Teresa Pullano : L’Europe, « une multiplication des différences »
Teresa Pullano analyse les effets de la citoyenneté européenne et montre que le droit européen tend à se rapprocher du droit colonial.
dans l’hebdo N° 1311 Acheter ce numéro
La citoyenneté européenne est généralement conçue comme le vecteur d’une plus grande liberté de circuler. Or, l’examen du droit européen révèle des mécanismes de différenciation entre citoyens qui le rapprochent du droit colonial.
Quelles sont les grandes caractéristiques de la citoyenneté européenne ? En particulier, comment s’articule son rapport au territoire ?
Teresa Pullano : Mon travail s’est attaché à décrire d’abord la nature politique de la citoyenneté européenne. Si cette notion est très souvent évoquée, c’est généralement de façon rhétorique. Elle apparaît toujours comme un horizon – dont on ne voit jamais la teneur concrète – lié au dépassement du cadre national. On la retrouve toujours dans les traités européens ou dans les discours des politiques européens alors qu’elle est apparemment quelque chose de complètement abstrait. Aussi, au lieu d’analyser les traités, je me suis plutôt penchée sur les directives, et plus largement ce qu’on appelle les sources secondaires du droit européen, où le langage est plus clair, plus précis. J’ai constaté que la citoyenneté européenne se trouve essentiellement activée en lien avec le territoire, lors du passage physique d’une frontière d’un État membre à un autre. L’un de ses traits principaux est donc le droit de libre circulation, des personnes, des services, des marchandises, des capitaux, qui semble effacer les frontières, le territoire.
Mais vous montrez que, loin d’effacer les frontières, elle crée en fait davantage de différences…
En effet, la citoyenneté européenne multiplie les différences entre individus et produit davantage d’inégalités. C’est ce que j’ai appelé une « machine de différenciation ». C’est ce qu’a montré l’arrêt Laval : une école en Suède devait être construite par une société lituanienne qui avait remporté l’appel d’offres. Or les syndicats suédois ont bloqué la construction car les ouvriers lituaniens étaient payés trois fois moins que les travailleurs suédois. Car la coutume en Suède veut que ce soient les syndicats qui fixent par une négociation le salaire minimal. Comme il n’est pas fixé par la loi, ou par un texte écrit, la Cour a donné raison à l’entreprise lituanienne, en réduisant fortement le droit de grève et de revendications, au nom de la libre circulation des travailleurs. On voit donc que la citoyenneté européenne permet de différencier les pratiques à l’égard des travailleurs à l’intérieur même du droit suédois.
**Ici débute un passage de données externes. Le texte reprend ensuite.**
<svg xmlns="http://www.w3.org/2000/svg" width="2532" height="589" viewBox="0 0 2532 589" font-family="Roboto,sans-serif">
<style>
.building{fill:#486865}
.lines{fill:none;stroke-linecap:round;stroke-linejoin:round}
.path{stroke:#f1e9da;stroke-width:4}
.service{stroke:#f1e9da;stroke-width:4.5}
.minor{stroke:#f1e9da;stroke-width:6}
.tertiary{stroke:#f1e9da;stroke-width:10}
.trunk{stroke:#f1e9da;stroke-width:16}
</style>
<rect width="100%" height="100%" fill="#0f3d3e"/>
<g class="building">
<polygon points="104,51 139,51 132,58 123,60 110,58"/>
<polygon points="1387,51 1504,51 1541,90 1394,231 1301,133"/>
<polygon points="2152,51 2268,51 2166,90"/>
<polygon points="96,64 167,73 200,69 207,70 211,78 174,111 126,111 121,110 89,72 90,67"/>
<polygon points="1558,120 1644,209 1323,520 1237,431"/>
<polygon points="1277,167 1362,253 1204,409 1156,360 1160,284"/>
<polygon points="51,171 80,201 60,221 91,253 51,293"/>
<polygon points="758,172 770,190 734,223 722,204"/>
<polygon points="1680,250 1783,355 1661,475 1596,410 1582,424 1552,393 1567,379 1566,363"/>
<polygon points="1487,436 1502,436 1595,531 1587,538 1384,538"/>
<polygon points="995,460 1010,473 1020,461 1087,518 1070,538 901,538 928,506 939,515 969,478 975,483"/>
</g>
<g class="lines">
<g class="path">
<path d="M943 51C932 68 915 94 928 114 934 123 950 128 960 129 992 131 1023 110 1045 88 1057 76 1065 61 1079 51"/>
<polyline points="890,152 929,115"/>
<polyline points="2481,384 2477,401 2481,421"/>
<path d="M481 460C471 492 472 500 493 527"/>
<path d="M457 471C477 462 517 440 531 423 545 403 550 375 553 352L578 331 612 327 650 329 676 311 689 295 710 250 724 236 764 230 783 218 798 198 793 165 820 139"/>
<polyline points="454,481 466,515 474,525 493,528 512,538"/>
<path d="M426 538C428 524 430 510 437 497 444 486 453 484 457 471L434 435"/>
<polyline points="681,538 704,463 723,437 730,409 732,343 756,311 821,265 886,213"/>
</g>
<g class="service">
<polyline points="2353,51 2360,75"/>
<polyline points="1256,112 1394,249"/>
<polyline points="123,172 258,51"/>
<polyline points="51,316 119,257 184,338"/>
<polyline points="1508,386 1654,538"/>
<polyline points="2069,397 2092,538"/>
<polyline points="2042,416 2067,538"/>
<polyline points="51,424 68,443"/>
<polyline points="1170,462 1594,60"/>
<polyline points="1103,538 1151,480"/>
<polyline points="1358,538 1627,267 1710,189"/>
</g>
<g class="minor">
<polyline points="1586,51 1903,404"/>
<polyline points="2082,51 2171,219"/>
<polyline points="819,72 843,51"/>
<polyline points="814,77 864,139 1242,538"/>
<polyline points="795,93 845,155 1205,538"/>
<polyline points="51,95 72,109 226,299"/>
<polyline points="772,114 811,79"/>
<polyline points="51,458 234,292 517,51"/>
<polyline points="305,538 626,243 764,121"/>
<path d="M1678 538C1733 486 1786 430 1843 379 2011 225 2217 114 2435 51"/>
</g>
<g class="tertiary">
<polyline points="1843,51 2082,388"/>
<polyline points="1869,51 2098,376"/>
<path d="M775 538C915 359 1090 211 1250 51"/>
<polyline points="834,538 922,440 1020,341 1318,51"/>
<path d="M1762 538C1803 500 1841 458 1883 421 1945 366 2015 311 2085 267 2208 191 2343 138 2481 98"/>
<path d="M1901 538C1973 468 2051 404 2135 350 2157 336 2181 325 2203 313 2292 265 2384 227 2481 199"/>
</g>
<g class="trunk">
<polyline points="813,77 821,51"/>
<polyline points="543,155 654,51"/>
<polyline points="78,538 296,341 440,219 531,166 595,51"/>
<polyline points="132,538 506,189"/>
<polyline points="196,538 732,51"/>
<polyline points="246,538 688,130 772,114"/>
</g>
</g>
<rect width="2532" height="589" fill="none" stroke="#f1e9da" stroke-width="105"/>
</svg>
Sur quels critères rapprochez-vous le droit européen du droit colonial ?
En étudiant le droit relatif à la citoyenneté européenne, j’ai trouvé beaucoup de similarités avec le droit colonial de l’empire britannique. Celui-ci fonctionnait avec six types de citoyens au sein de l’empire britannique, qui chacun avaient des droits différents, notamment en ce qui concerne le droit de vote, de circulation, ou de venir en métropole. De même dans l’empire colonial français. Or, on retrouve toutes ces différences en termes de droits parmi les citoyens européens. Le cas le plus emblématique est celui des Roumains et des Bulgares, qui, pendant sept ans, ont été soumis à une période transitoire durant laquelle ils ne pouvaient pas profiter de leur droit de circulation pour chercher un travail dans un autre État européen. De même, les citoyens néerlandais de l’île d’Aruba, aux Antilles, ont le droit de vote aux élections nationales néerlandaises mais non aux élections européennes car cette île n’est pas considérée comme faisant partie de l’UE. Or, les citoyens néerlandais qui vivent dans un pays tiers de l’UE, par exemple en Australie, ont le droit de vote aux élections européennes ! Les Néerlandais d’Aruba ont déposé un recours à la Cour de justice de Luxembourg, et celle-ci a fini par accéder à leur demande en leur accordant le droit de vote. Le droit européen tend ainsi à se rapprocher du droit colonial par ses mécanismes de différenciation entre citoyens. Achille Mbembe, dans son dernier livre, Critique de la raison nègre, développe d’ailleurs la même idée en montrant que ces pratiques coloniales de différenciation entre individus, l’Europe (et plus largement le monde occidental) est en train de les expérimenter sur elle-même et ses propres citoyens. Ce qu’il appelle le « devenir-nègre » au sein de la mondialisation [^2]. Et la différenciation entre individus repose sur le fait d’utiliser différents droits – du travail, de vote, de circulation, etc. – selon les catégories de citoyens. Ce démantèlement des droits sociaux crée non seulement des inégalités entre citoyens européens mais aussi entre citoyens d’un même État.
[^2]: Cf. notre entretien dans Politis n° 1275, du 31 octobre 2013.